WHAT IS THERE TO SEE?
A circular tower atop an earlier motte. The tower is accessible and includes access to the parapet. The location of the originally bailey is now on private land and not accessible but there are no remains visible.
1. One of the custodians for the Royal custodians was Roger Vaughan of Tretower Castle.
2. In 1165 the round tower caught fire which led to a falling piece of masonry killing Mahel de Hereford, last male heir of the Earl of Hereford.
Originally the site of a Norman motte-and-bailey, Bronllys Castle was upgraded with an impressive circular stone Keep in the early thirteenth century. From here the Cliffords mounted expeditions against the Welsh and rebelled against Henry III before the castle passed to a native Welshman who rebelled and captured Edward II.
HISTORY OF BRONLLYS CASTLE
The first castle mention of a castle at Bronllys is in the mid-twelfth century; some evidence suggests it may have been founded in 1144 but equally could have been as early as 1080 when the Normans advanced into the area. Granted to the Clifford family an earth and timber motte-and-bailey castle was built with the circular stone keep, which sits atop the original motte, being constructed by Walter de Clifford around the 1220s. Situated at a junction between the Rivers Llynfi and Talgarth, it was well positioned to control local trade routes.
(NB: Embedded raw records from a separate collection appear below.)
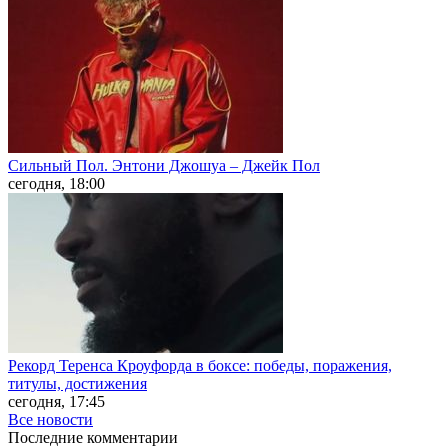
Сильный Пол. Энтони Джошуа – Джейк Пол
сегодня, 18:00
Рекорд Теренса Кроуфорда в боксе: победы, поражения,
титулы, достижения
сегодня, 17:45
Все новости
Последние
комментарии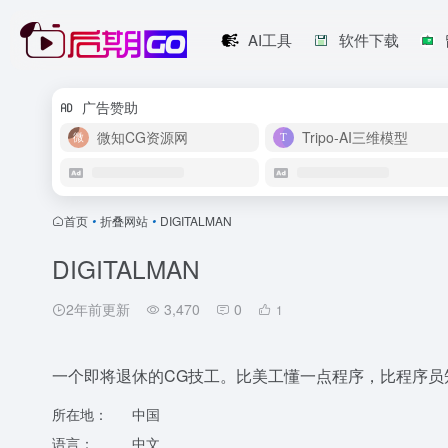
AI工具
软件下载
广告赞助
微知CG资源网
Tripo-AI三维模型
首页
•
折叠网站
•
DIGITALMAN
DIGITALMAN
2年前更新
3,470
0
1
一个即将退休的CG技工。比美工懂一点程序，比程序员
所在地：
中国
语言：
中文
In 1233 the Cliffords were drawn into the war between Henry III and Llywelyn ab Iorweth (supported by Richard Marshall, Earl of Pembroke). The latest Clifford, another Walter, sided with Marshal against the King and this led to Bronllys being briefly confiscated.
In 1311 the castle was granted to a Rhys ap Hywel, a native Welshman who had supported the English Royalty in their campaigns in Wales. In 1326 he supported the Marcher Lords led by Roger Mortimer, Earl of March, in their campaign against Edward II. Along with Henry of Lancaster, Rhys ap Hywel was present at the capture of Edward II and his subsequent incarceration at Corfe and then Berkeley Castles (the latter where he was allegedly murdered).
By the late fourteenth century the castle had passed through marriage and death into the hands of Henry Bolingbroke and, after his accession to the throne in 1399, Bronllys became a Royal Castle. It remained so until 1478 when it passed to the Duke of Buckingham although, due to forfeiture for rebellion, it was confiscated between 1483-1509. In 1521 another Buckingham rebellion led to the final confiscation and the castle remained a Royal property thereafter; albeit one allowed to decay into ruin.